Consegna 1:
Trascrivi dall'editoriale il passo che comincia con le parole "Come produttori, naturalmente, abbiamo" e si chiude dopo "comunicato al consumatore.", senza alcuna modifica.
Consegna 2:
Secondo l'editoriale, quanti chilometri percorre ciascun frutto esotico come banane e ananas per raggiungere gli scaffali della distribuzione?

Brano da leggere:

L'editoriale del presidente di Apo Conerpo, Davide Vernocchi, pubblicato sull'ultimo numero della rivista Ortofrutta Notizie.

Recentemente è stata pubblicata la comunicazione della Commissione Europea sul “Green Deal Europeo”, un documento che interessa tutti i settori dell'economia del continente, inclusa l'agricoltura. Al suo interno sono indicati obiettivi che non possiamo che condividere: come affermato già in più occasioni, sono gli agricoltori i primi a desiderare processi più sostenibili dal punto di vista ambientale, a cui riteniamo necessario aggiungere, in primis, quello economico e quello sociale.

Come produttori, naturalmente, abbiamo a cuore l'ambiente, a partire dal campo, che rappresenta il nostro “ufficio di lavoro”, dalla qualità dell'aria e dell'acqua. Proprio il mondo dell'ortofrutta è da anni impegnato su diversi fronti citati dal documento della Commissione Europea: abbattimento delle emissioni di Co2 attraverso lo stoccaggio del carbonio nel suolo con le nostre produzioni, riduzione dell'utilizzo di agrofarmaci in favore di sistemi di difesa che non utilizzino molecole di sintesi, risparmio idrico, fino all'applicazione di sistemi di economia circolare che permettano il riutilizzo di tutti i sottoprodotti della catena della produzione. Molto è stato fatto, in questi anni, grazie al contributo dell'OCM e dei fondi della Comunità Europea anche se, per nostra responsabilità, probabilmente molto poco del nostro impegno è stato comunicato al consumatore.

Ritengo tuttavia che nel documento della Commissione manchi una riflessione adeguata sull'altra faccia della medaglia: il nostro impegno come produttori sul fronte della sostenibilità ha un costo importante che tutto il comparto ortofrutticolo non può sostenere da solo. La sostenibilità economica delle imprese agricole deve diventare un caposaldo imprescindibile del Green Deal europeo oppure, nel giro di pochi anni, il rischio è che le produzioni agricole, nel tentativo di attenersi agli indirizzi indicati nel documento, subiscano un ridimensionamento importante. D'altro canto credo sia necessario fare attenzione agli “slogan” ad effetto: la lotta alle emissioni come si concilia con le importazioni di frutti esotici come banane e ananas? Ognuno di quei frutti per raggiungere gli scaffali della distribuzione fa viaggi di oltre 20mila chilometri: la Commissione Europea pensa di proibirne l'importazione per evitare l'enorme produzione di Co2 necessaria al trasporto?

Insieme di voci:
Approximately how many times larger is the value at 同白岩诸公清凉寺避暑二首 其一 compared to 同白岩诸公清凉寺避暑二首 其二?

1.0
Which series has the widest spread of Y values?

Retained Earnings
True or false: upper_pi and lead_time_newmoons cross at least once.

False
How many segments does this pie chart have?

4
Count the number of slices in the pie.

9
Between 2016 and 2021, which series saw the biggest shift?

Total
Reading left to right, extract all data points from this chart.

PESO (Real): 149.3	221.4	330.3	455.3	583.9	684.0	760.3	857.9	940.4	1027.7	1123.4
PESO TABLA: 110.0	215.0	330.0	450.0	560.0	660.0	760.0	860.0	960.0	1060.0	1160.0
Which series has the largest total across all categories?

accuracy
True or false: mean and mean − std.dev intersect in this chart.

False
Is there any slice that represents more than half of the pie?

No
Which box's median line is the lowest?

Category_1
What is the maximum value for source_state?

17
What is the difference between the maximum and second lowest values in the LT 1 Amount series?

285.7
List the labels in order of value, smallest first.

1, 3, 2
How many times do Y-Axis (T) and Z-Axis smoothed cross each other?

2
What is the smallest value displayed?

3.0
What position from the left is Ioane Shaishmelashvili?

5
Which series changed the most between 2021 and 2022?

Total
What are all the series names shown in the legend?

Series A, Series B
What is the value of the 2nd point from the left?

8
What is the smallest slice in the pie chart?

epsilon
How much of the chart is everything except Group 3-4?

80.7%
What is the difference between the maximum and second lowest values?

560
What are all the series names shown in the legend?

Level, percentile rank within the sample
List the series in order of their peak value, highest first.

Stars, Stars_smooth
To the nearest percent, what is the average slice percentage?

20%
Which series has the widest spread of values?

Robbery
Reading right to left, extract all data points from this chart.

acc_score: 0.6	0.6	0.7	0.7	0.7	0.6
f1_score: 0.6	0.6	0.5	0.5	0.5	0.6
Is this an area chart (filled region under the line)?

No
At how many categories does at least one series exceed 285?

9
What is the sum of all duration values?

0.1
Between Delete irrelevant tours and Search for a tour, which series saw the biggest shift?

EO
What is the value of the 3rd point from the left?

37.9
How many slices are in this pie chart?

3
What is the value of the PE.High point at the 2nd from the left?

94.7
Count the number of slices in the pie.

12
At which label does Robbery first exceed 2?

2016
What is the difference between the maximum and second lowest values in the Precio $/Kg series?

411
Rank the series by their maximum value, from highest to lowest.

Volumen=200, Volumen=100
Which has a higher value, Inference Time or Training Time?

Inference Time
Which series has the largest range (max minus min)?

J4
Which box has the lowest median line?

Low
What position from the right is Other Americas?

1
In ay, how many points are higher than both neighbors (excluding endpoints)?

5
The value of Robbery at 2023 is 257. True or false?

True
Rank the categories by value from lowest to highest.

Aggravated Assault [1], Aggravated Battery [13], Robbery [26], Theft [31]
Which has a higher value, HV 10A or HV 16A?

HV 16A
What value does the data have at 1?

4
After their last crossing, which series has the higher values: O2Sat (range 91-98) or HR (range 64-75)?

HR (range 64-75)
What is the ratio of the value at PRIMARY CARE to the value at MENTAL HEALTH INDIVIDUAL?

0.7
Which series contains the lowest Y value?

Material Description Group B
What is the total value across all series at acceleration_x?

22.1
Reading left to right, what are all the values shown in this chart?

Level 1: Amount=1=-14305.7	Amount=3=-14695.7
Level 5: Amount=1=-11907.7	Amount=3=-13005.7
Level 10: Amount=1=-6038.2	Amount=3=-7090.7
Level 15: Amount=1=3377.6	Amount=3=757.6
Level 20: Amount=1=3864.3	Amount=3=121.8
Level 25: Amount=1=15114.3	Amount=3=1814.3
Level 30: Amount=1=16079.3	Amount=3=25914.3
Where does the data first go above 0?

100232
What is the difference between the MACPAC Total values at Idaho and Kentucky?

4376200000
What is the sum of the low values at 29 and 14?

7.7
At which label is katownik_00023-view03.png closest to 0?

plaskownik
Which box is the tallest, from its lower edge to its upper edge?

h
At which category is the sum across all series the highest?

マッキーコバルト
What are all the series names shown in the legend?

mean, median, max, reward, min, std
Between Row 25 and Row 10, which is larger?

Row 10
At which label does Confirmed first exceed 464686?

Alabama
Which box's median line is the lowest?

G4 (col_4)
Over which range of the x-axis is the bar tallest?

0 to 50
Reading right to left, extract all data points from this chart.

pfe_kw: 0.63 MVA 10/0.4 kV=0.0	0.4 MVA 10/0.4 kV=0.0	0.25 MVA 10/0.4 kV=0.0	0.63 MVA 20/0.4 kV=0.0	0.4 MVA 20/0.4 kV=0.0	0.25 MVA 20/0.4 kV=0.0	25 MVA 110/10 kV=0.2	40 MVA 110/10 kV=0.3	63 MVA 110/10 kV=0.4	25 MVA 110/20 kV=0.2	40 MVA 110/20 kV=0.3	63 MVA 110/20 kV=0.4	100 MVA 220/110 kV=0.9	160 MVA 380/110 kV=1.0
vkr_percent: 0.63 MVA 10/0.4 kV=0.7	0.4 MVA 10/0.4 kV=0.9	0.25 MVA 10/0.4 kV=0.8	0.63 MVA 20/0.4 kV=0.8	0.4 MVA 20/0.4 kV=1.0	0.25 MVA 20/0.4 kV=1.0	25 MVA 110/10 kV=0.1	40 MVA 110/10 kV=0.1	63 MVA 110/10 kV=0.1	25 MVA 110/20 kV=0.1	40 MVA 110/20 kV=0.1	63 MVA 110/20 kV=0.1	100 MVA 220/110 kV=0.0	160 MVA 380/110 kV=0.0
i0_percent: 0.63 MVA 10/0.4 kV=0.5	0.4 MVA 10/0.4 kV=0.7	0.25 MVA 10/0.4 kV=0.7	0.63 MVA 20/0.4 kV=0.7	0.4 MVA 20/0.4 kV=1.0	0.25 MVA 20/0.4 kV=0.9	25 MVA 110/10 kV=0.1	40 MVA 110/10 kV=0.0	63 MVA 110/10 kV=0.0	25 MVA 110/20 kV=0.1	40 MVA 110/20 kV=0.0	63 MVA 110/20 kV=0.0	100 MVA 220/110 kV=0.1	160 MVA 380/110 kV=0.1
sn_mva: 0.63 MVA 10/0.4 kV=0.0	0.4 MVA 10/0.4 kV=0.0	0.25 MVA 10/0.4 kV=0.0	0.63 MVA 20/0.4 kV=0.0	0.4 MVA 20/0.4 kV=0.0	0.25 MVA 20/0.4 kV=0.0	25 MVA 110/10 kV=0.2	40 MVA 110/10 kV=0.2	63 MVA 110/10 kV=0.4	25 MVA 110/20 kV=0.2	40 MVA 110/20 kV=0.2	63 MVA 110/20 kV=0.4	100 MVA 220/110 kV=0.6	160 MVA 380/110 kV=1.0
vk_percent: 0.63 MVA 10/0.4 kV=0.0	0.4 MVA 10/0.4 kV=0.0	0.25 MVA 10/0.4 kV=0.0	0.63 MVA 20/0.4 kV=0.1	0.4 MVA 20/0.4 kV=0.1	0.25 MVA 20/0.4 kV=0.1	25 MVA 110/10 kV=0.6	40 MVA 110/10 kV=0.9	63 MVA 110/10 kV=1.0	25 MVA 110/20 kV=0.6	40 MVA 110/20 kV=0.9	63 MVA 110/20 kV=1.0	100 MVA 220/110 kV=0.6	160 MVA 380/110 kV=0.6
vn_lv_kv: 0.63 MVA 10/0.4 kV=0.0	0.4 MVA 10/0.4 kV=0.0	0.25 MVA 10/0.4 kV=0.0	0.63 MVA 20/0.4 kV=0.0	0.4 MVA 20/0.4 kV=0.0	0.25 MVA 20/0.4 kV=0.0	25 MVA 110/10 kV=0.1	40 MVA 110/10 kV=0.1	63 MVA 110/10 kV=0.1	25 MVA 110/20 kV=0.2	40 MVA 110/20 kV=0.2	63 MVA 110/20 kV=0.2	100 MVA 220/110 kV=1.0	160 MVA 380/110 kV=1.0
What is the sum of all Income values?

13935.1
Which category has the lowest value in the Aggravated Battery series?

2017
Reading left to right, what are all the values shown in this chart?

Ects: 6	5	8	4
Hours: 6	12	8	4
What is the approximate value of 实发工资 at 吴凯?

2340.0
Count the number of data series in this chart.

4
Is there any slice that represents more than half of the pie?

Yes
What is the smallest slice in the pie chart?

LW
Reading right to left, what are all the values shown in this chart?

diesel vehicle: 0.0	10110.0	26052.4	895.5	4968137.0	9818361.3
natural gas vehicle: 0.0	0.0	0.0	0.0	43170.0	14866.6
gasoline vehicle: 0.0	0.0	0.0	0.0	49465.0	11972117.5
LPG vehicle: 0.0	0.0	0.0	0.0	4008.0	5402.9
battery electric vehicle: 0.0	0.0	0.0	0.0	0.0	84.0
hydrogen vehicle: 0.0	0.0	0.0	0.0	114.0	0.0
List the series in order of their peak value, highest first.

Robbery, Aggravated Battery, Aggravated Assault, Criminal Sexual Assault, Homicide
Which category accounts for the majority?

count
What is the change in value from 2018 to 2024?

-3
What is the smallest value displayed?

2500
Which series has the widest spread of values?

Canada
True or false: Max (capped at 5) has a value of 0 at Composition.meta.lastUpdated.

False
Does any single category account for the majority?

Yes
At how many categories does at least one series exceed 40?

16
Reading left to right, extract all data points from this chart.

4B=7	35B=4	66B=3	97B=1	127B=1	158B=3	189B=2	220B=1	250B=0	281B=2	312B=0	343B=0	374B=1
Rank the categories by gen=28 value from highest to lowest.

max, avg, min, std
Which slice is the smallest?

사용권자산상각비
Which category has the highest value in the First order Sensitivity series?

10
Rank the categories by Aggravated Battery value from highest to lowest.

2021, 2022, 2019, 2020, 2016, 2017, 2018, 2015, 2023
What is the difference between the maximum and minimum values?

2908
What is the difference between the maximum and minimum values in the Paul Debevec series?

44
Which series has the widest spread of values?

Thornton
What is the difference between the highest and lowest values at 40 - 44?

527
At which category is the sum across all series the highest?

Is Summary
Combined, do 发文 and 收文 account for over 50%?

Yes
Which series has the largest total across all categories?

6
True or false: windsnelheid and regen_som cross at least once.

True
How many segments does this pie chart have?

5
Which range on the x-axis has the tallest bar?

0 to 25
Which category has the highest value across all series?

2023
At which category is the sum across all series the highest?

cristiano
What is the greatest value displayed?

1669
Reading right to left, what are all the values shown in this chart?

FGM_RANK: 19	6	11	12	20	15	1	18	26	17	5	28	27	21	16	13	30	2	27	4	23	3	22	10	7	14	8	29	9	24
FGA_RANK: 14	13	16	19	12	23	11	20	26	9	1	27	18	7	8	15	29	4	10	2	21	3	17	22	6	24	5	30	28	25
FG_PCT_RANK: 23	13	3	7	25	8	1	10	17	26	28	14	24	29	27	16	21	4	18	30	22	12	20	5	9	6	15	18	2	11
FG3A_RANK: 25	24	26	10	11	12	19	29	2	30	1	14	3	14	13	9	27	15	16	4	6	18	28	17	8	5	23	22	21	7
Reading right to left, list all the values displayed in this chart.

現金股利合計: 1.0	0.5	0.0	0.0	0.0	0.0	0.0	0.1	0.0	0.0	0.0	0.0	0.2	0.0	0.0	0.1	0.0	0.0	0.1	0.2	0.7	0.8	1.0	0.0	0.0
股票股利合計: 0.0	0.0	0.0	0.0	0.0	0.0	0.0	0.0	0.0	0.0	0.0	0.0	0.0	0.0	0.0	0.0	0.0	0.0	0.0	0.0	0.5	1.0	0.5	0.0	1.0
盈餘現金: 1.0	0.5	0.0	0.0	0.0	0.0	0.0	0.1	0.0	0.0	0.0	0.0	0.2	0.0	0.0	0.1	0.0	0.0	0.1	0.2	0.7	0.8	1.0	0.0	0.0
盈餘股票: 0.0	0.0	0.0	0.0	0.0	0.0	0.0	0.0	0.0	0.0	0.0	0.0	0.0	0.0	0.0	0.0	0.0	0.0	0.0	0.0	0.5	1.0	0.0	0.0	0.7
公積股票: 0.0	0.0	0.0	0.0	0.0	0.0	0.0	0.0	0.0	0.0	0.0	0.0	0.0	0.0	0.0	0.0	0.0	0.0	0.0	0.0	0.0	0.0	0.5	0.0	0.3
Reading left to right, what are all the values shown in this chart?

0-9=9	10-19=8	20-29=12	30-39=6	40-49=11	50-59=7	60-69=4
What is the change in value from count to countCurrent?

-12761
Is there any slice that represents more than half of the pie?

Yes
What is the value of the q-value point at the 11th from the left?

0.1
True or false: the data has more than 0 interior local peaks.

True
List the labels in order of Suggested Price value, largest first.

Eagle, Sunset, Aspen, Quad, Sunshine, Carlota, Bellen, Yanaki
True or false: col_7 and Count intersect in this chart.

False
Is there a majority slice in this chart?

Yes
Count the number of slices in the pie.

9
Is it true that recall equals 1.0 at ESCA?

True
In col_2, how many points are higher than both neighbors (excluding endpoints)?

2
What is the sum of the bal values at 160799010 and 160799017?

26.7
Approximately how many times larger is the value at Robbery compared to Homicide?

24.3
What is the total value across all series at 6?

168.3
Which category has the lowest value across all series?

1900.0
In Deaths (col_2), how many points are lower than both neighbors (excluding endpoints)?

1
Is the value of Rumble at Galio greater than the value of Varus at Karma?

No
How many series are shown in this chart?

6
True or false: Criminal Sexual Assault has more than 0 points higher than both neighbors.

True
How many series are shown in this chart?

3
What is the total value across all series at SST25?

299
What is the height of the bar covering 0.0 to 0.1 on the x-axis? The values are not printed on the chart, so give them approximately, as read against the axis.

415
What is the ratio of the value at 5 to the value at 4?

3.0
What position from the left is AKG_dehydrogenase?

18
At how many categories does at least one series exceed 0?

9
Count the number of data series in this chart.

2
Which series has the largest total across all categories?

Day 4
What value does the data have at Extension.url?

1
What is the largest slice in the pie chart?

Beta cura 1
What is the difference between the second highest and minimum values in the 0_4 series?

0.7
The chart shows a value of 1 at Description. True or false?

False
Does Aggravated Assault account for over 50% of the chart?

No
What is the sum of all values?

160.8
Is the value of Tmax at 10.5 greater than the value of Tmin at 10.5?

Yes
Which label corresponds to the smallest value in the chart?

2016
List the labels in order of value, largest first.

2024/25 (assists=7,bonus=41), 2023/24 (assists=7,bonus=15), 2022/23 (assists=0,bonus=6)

Soluzione 1:
Come produttori, naturalmente, abbiamo a cuore l'ambiente, a partire dal campo, che rappresenta il nostro “ufficio di lavoro”, dalla qualità dell'aria e dell'acqua. Proprio il mondo dell'ortofrutta è da anni impegnato su diversi fronti citati dal documento della Commissione Europea: abbattimento delle emissioni di Co2 attraverso lo stoccaggio del carbonio nel suolo con le nostre produzioni, riduzione dell'utilizzo di agrofarmaci in favore di sistemi di difesa che non utilizzino molecole di sintesi, risparmio idrico, fino all'applicazione di sistemi di economia circolare che permettano il riutilizzo di tutti i sottoprodotti della catena della produzione. Molto è stato fatto, in questi anni, grazie al contributo dell'OCM e dei fondi della Comunità Europea anche se, per nostra responsabilità, probabilmente molto poco del nostro impegno è stato comunicato al consumatore.

Soluzione 2:
Oltre 20mila chilometri.